The trials and tribulations everyone faces lead Danny to decide his life's true direction, Miguel to come to terms with the consequences of all his life's actions, and a family to unite within the confines of a lowrider culture that is unique, special, and little understood.

== Production ==
=== Casting ===
On May 21, 2015, Melissa Benoist joined the cast, replacing Lily Collins and Nicola Peltz. On June 1, 2015, Gabriel Chavarria joined the cast.

=== Filming ===
Principal photography on the film began in Los Angeles on May 27, 2015. Filming was taking place in a cafe on June 4, 2015, in East Los Angeles.

==Reception==
===Box office===
The film was released in the United States on May 12, 2017, along with Snatched and King Arthur: Legend of the Sword, and was expected to gross around $1 million from 295 theaters. It ended up debuting to $2.4 million, finishing 8th at the box office.

===Critical response===
On Rotten Tomatoes, the film has an approval rating of 58% based on 19 reviews, with an average rating of 5.9/10. On Metacritic, the film has a score 57 out of 100, based on 9 critics, indicating "mixed or average" reviews. PostTrak reported that 82% of audience members gave the film a rating of either "excellent" or "very good".

Huffington Post contributor Dwight Brown wrote: "They’ve created a compelling story with deeply drawn characters and heart-felt drama, which is perfectly dispensed and measured throughout the film. Andrés Sánchez’s camera makes the colors of the retro, lowrider autos saturated and vibrant.
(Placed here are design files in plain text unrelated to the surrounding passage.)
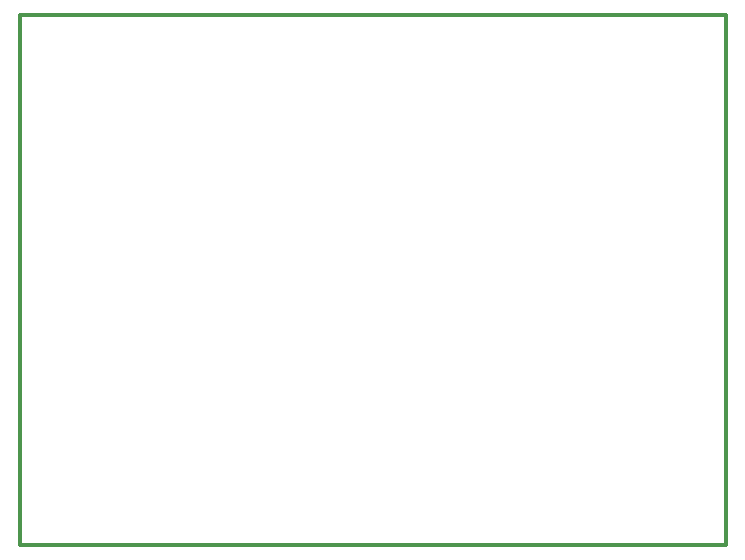
<source format=gbr>
%FSLAX34Y34*%
%MOMM*%
%LNOUTLINE*%
G71*
G01*
%ADD10C, 0.300*%
%LPD*%
G54D10*
X1000Y1000000D02*
X599000Y1000000D01*
X599000Y551000D01*
X1000Y551000D01*
X1000Y1000000D01*
M02*

</source>
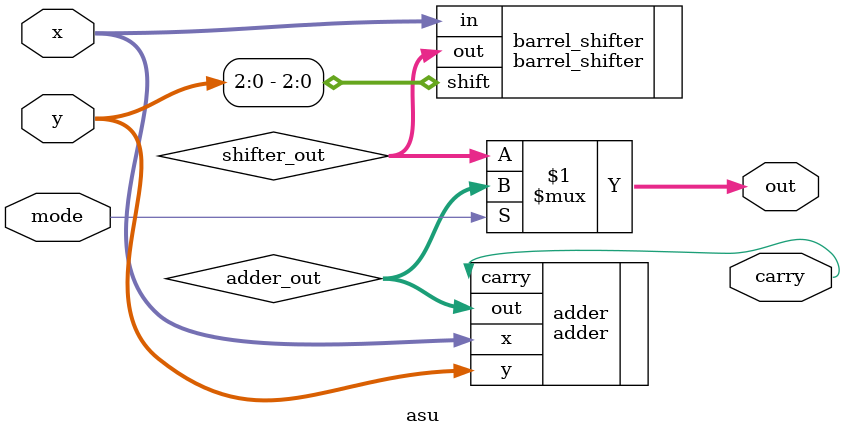
<source format=v>
module asu (x, y, mode, carry, out);
input [7:0] x, y;
input mode;
output carry;
output [7:0] out;

/*Write your code here*/

wire [7:0] adder_out;
wire [7:0] shifter_out;

adder adder(.x(x), .y(y), .carry(carry), .out(adder_out));

barrel_shifter barrel_shifter(.in(x), .shift(y[2:0]), .out(shifter_out));

assign out = mode ? adder_out : shifter_out;

/*End of code*/


endmodule
</source>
Interior scenes in East LA jump off the screen because of Melanie Jones’ production design and Karuna Karmarkar's set decoration. The art direction, by Hunter Brown and Eve McCarney, keeps the palette in the earth tones or bright primary colors that symbolize the culture and the locale. Mirren Gordon-Crozier takes great pains to make the clothes look real, like they belong to the characters and not the wardrobe department. Editors Billy Fox (Straight Outta Compton) and Kiran Pallegadda (American Heist) put their foot on the gas pedal and don't let up until the final credits come after 98 judiciously chosen minutes of footage. Overall, the film's consistent feel and tone is the product of director Ricardo de Montreuil, who uses his background in film TV, advertising and print to make each set visually appealing. Every scene is racked with emotion and every performance is as resolved as possible. Montreuil gives audiences an intimate look at a car culture and a Latino/American experience that had become the lifeblood of Southern California."